A perspectiva comparativa com o Brasil revela contrastes importantes: embora o Brasil tenha urbanização mais alta (88% vs. 67%), a desigualdade brasileira (Gini 0,52) é significativamente pior que a chinesa (0,37). A China conseguiu crescer rapidamente mantendo desigualdade relativamente controlada — em parte pelo investimento massivo em infraestrutura rural e educação básica universal. O Brasil, apesar de programas como Bolsa Família, não logrou reduzir a desigualdade na mesma velocidade.

O cenário brasileiro

O Brasil possui legislação trabalhista robusta (CLT), que limita a jornada a 44 horas semanais com protecções como FGTS, férias remuneradas e 13º salário. No entanto, a informalidade — que afeta mais de 40% dos trabalhadores — significa que milhões trabalham sem proteção legal, frequentemente em jornadas excessivas.

O fenômeno de burnout também cresce no Brasil, especialmente em setores como tecnologia, saúde e finanças. A OMS reconheceu o burnout como doença ocupacional, e o Brasil é o segundo país com mais casos diagnosticados no mundo. A comparação com a China revela que o excesso de trabalho é um problema global, não exclusivo de sistemas políticos específicos.

As implicações culturais do relacionamento Brasil-China vão além dos números: o crescente intercâmbio entre as duas maiores nações do hemisfério Sul e da Ásia cria demanda por profissionais que compreendam ambas as culturas. O número de brasileiros estudando mandarim triplicou na última década, e universidades chinesas oferecem cada vez mais bolsas para estudantes latino-americanos. Essa ponte cultural é fundamental para o aprofundamento das relações bilaterais em todas as dimensões.

Lições para o Brasil

A experiência chinesa alerta para os custos sociais e de saúde do crescimento econômico sem proteção trabalhista adequada. O Brasil deve fortalecer a fiscalização trabalhista, especialmente no setor de tecnologia e plataformas digitais (como entregadores de aplicativos), onde jornadas excessivas são comuns e mal reguladas.

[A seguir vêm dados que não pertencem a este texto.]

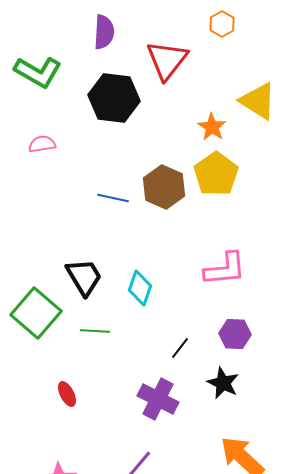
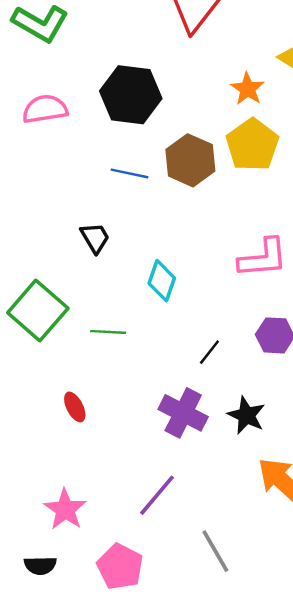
black hexagon: (114, 98) -> (131, 95), moved
pink semicircle: (42, 144) -> (45, 109), size x1.4
black trapezoid: (84, 277) -> (95, 238), moved, size x0.7
black star: (223, 383) -> (246, 415), moved

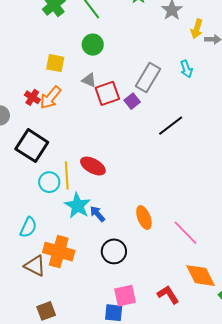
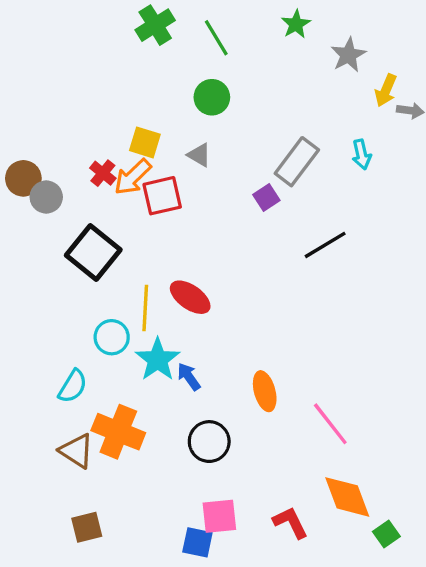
yellow square: (55, 63) -> (145, 142), moved
red square: (107, 93) -> (162, 196), moved
cyan circle: (49, 182) -> (112, 337), moved

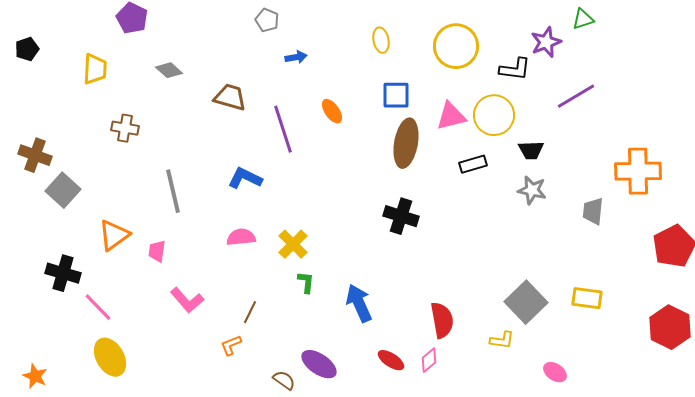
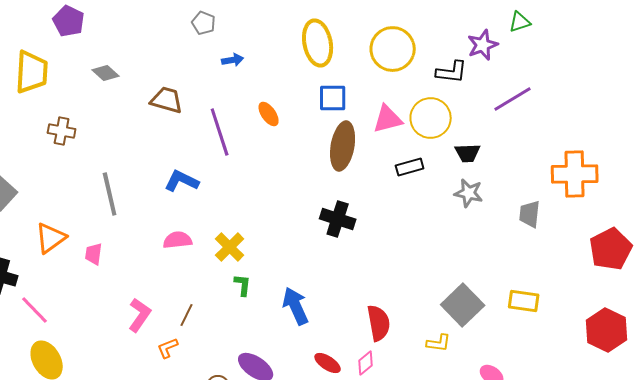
yellow ellipse: (381, 40) -> (318, 43), size x1.8
yellow trapezoid: (95, 69) -> (32, 72), size x1.4
pink L-shape: (187, 300) -> (140, 315), moved, turned -104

Os movimentos "lie flat" e "let it rot" na China são sintomas de uma geração que questiona o paradigma de trabalho infinito. O Brasil deveria promover um debate saudável sobre equilíbrio entre vida profissional e pessoal, produtividade sustentável e o papel do trabalho na identidade social, evitando replicar modelos de exploração que prejudicam a saúde e o bem-estar da população.

Os indicadores sociais chineses refletem uma transformação sem precedentes: em quatro décadas, a expectativa de vida subiu de 66 para 78,6 anos, a alfabetização passou de 66% para 99,8% e mais de 700 milhões de pessoas ascenderam à classe média. Essa mobilidade social massiva, embora acompanhada de desafios como envelhecimento populacional e desigualdade regional, representa a maior melhoria de indicadores sociais da história em tão curto período.

Dados e Estatísticas-Chave

| Indicador | China | Brasil | Mundo |

| --- | --- | --- | --- |

| Turistas internacionais/ano | 65 milhões (emissivos) | 6,5 milhões (receptivos) | 1,5 bilhão |

| Classe média (milhões) | > 700 | ~100 | ~3.800 |

| Coeficiente de Gini | 0,37 | 0,52 | Média 0,36 |

| População (2025) | 1,41 bilhão | 217 milhões | 8,2 bilhões |

| Usuários de internet | 1,1 bilhão | 185 milhões | 5,5 bilhões |

Análise do Especialista

No campo jurídico-financeiro, as transformações sociais chinesas criam oportunidades concretas para o Brasil: o crescimento da classe média chinesa (700 milhões de consumidores) gera demanda por proteínas, alimentos processados, vinhos, cosméticos e experiências turísticas que o Brasil pode fornecer. Compreender os padrões de consumo, as preferências culturais e os marcos regulatórios do mercado consumidor chinês é essencial para empresas e assessores jurídicos brasileiros que buscam acessar esse mercado.

Este tema — cultura 996 o dilema do trabalho excessivo na china moderna — ilustra como a compreensão aprofundada do modelo chinês é indispensável para profissionais brasileiros de direito, finanças e relações internacionais que buscam navegar a crescente complexidade das relações sino-brasileiras no século XXI.

Perguntas Frequentes (FAQ)

Sobre o Autor

Matheus FeijãoOAB/SP · Google Cloud Certified. Pesquisador independente focado no sistema financeiro chinês, regulação bancária e tecnologia soberana.